WHAT IS REQUIRED: Go over the data and copy out each line with "knee" in it.

[SOURCE MATERIAL — start]

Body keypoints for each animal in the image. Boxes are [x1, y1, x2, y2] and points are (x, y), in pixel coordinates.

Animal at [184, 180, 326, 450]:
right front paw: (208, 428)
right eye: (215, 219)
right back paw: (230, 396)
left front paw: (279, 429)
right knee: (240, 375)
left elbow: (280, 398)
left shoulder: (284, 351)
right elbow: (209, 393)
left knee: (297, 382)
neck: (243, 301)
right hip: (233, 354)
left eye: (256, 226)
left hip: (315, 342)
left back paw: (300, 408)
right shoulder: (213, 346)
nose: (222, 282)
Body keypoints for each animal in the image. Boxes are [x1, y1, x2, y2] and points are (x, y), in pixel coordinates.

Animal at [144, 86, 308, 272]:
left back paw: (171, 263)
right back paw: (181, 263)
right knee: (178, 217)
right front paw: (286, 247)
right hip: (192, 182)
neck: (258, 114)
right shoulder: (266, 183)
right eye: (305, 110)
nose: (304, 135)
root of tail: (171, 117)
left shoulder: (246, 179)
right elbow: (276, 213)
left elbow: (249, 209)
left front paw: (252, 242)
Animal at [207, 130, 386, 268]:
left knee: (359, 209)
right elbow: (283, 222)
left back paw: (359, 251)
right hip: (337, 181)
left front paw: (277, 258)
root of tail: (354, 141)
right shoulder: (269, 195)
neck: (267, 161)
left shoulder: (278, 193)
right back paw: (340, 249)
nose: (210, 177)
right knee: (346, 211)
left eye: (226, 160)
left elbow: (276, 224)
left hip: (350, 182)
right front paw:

[SOURCE MATERIAL — finish]

OUTPUT OF THE EXERCISE:
right knee: (240, 375)
left knee: (297, 382)
right knee: (178, 217)
left knee: (359, 209)
right knee: (346, 211)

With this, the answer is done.